Funde num campo teu todos os campos que vejo,
Faze da montanha um bloco só do teu corpo,
Apaga-lhe todas as diferenças que de longe vejo.
Todas as estradas que a sobem,
Todas as várias árvores que a fazem verde-escuro ao longe.
Todas as casas brancas e com fumo entre as árvores,
E deixa só uma luz e outra luz e mais outra,
Na distância imprecisa e vagamente perturbadora.

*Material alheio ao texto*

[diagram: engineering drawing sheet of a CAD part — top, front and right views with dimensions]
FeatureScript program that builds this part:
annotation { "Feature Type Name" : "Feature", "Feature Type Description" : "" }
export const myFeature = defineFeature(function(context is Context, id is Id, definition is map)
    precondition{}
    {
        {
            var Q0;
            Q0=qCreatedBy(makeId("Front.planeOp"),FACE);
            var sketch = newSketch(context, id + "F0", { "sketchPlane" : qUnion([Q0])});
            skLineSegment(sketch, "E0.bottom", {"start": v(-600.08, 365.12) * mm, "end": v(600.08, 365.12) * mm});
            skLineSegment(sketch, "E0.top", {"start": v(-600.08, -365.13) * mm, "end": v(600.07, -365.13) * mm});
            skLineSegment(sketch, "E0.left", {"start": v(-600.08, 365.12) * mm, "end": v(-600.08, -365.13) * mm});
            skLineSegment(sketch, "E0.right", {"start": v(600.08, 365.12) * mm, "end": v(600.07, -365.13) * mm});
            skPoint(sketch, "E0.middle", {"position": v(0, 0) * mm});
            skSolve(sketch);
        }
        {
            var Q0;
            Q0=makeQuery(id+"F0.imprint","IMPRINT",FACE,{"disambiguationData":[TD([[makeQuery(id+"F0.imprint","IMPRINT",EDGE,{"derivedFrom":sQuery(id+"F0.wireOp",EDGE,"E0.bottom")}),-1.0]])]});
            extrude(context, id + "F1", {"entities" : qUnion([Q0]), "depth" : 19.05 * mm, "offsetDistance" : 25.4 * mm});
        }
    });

Na distância subitamente impossível de percorrer.
Nossa Senhora
Das coisas impossíveis que procuramos em vão,
Dos sonhos que vêm ter connosco ao crepúsculo, à janela.
Dos propósitos que nos acariciam
Nos grandes terraços dos hotéis cosmopolitas
Ao som europeu das músicas e das vozes longe e perto.
E que doem por sabermos que nunca os realizaremos...
Vem, e embala-nos,
Vem e afaga-nos.
Beija-nos silenciosamente na fronte,
Tão levemente na fronte que não saibamos que nos beijam
Senão por uma diferença na alma.
E um vago soluço partindo melodiosamente
Do antiquíssimo de nós
Onde têm raiz todas essas árvores de maravilha
Cujos frutos são os sonhos que afagamos e amamos
Porque os sabemos fora de relação com o que há na vida.
Vem soleníssima,
Soleníssima e cheia
De uma oculta vontade de soluçar,
Talvez porque a alma é grande e a vida pequena.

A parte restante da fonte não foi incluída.